As you can see, waiting for an operation and getting the amount of transferred bytes is no longer part of the OsFile API. Instead, OsAsyncFileOperation is a self-contained object which keeps track of the asynchronous operation internally, and offers the following API:

class OsAsyncFileOperation
{
public:
  OsAsyncFileOperation(HANDLE file, size_t position);
  OsAsyncFileOperation(const OsAsyncFileOperation& other);
  OsAsyncFileOperation& operator=(const OsAsyncFileOperation& other);
  ~OsAsyncFileOperation(void);

  /// Returns whether or not the asynchronous operation has finished
  bool HasFinished(void) const;

  /// Waits until the asynchronous operation has finished. Returns the number of transferred bytes.
  size_t WaitUntilFinished(void) const;

  /// Cancels the asynchronous operation
  void Cancel(void);

private:
  HANDLE m_file;
  ReferenceCountedItem<OVERLAPPED>* m_overlapped;
};

Because OsAsyncFileOperation stores a reference-counted object internally, it can be copied, assigned, and stored somewhere.
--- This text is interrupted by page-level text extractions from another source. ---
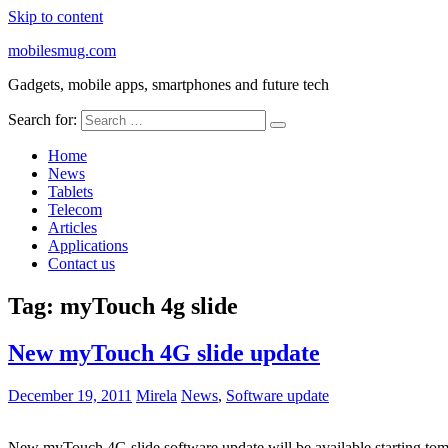
Skip to content
mobilesmug.com
Gadgets, mobile apps, smartphones and future tech
Search for:
Home
News
Tablets
Telecom
Articles
Applications
Contact us
Tag:
myTouch 4g slide
New myTouch 4G slide update
December 19, 2011
Mirela
News
,
Software update
New myTouch 4G slide software update will be available starting to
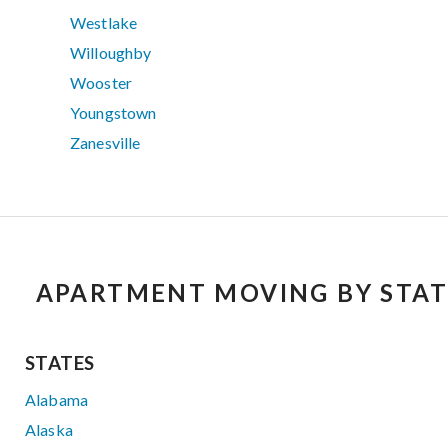
Westlake
Willoughby
Wooster
Youngstown
Zanesville
APARTMENT MOVING BY STAT
STATES
Alabama
Alaska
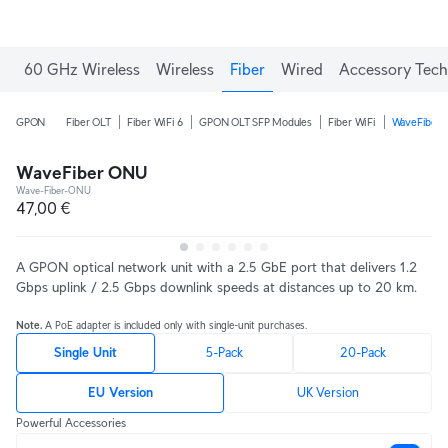
60 GHz Wireless
Wireless
Fiber
Wired
Accessory Tech
GPON
Fiber OLT
Fiber WiFi 6
GPON OLT SFP Modules
Fiber WiFi
WaveFiber
WaveFiber ONU
Wave-Fiber-ONU
47,00 €
A GPON optical network unit with a 2.5 GbE port that delivers 1.2
Gbps uplink / 2.5 Gbps downlink speeds at distances up to 20 km.
Note.
A PoE adapter is included only with single-unit purchases.
Single Unit
5-Pack
20-Pack
EU Version
UK Version
Powerful Accessories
The copy-constructor and assignment operator increase m_overlapped‘s referece count, and the destructor delete‘s m_overlapped if its reference count reaches zero:

OsAsyncFileOperation::OsAsyncFileOperation(const OsAsyncFileOperation& other)
  : m_file(other.m_file)
  , m_overlapped(other.m_overlapped)
{
  m_overlapped->AddReference();
}

OsAsyncFileOperation& OsAsyncFileOperation::operator=(const OsAsyncFileOperation& other)
{
  if (this != &other)
  {
    m_file = other.m_file;
    m_overlapped = other.m_overlapped;
    m_overlapped->AddReference();
  }

  return *this;
}

OsAsyncFileOperation::~OsAsyncFileOperation(void)
{
  if (m_overlapped->RemoveReference() == 0)
    delete m_overlapped;
}

This API allows for simultaneous asynchronous reads/writes, and is completely non-ambiguous to use:

void Store(const OsAsyncFileOperation& op)
{
  // hold on to operation somehow
}

OsFile* file = [...];
OsAsyncFileOperation op1 = file->ReadAsync(header, 256);
OsAsyncFileOperation op2 = file->ReadAsync(data, 65536);
const size_t headerRead = op1.WaitUntilFinished();
// whenever op1 and op2 go out of scope, the internal object will be automatically deleted
// and still, the following would work too:
Store(op);

In the next installment of the series, we will see how the high-level file system makes use of the low-level OsFile.